Xiangxue Pharmaceutical
- Founded: 2001
- Dissolved: 2005
- Ground: Hong Kong or Guangzhou (both no fixed location)
- Sponsor: Xiangxue Pharmaceutical
- League: Hong Kong First Division
- 2004–05: 9th

= Xiangxue Pharmaceutical (football) =

Xiangxue Pharmaceutical was the name of several teams from mainland China that played in Hong Kong First Division League; they were all sponsored by Xiangxue Pharmaceutical.
==History==
In 2001–02 season, Guangdong Mingfeng, a youth football club from Zhaoqing, entered the Hong Kong First Division League. It was replaced by the reserve team of Guangzhou F.C. in 2002–03 season, which was also sponsored by Xiangxue Pharmaceutical since January 2002, as Guangzhou Xiangxue.

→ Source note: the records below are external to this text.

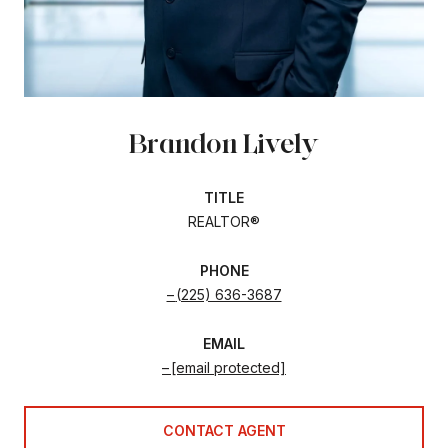
Brandon Lively
TITLE
REALTOR®
PHONE
(225) 636-3687
EMAIL
[email protected]
CONTACT AGENT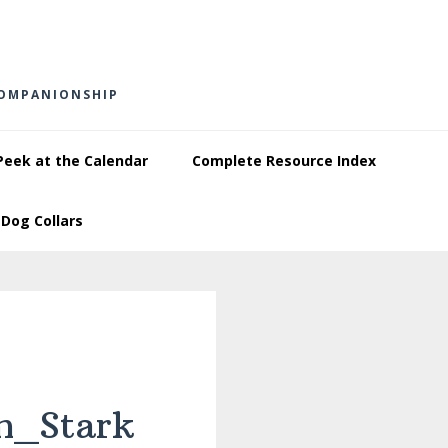
COMPANIONSHIP
Peek at the Calendar
Complete Resource Index
Dog Collars
m_Stark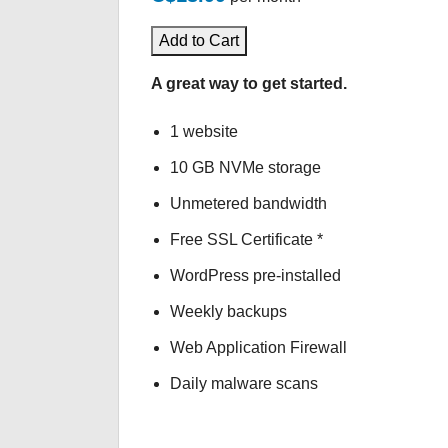
Add to Cart
A great way to get started.
1 website
10 GB NVMe storage
Unmetered bandwidth
Free SSL Certificate *
WordPress pre-installed
Weekly backups
Web Application Firewall
Daily malware scans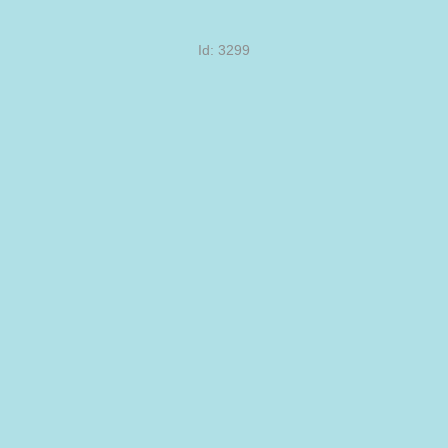
Id: 3299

It became the name for the reserve team of another Chinese football club Hunan Shoking that was intended to play in 2004–05 Hong Kong First Division League. After the team withdrew at the start of season, "Hong Kong 10", a youth team that was organized by the Hong Kong Football Association, as well as other football club, lent several youth players to Xiangxue Pharmaceutical in order to make the team to finish 2004–05 season.

===Post-defunct===
After the season, Xiangxue Pharmaceutical sponsored Hong Kong football club Sun Hei SC, and then returned to sponsor the reserve team of Shenzhen F.C. to play in Hong Kong in 2008–09 season as Xiangxue Eisiti.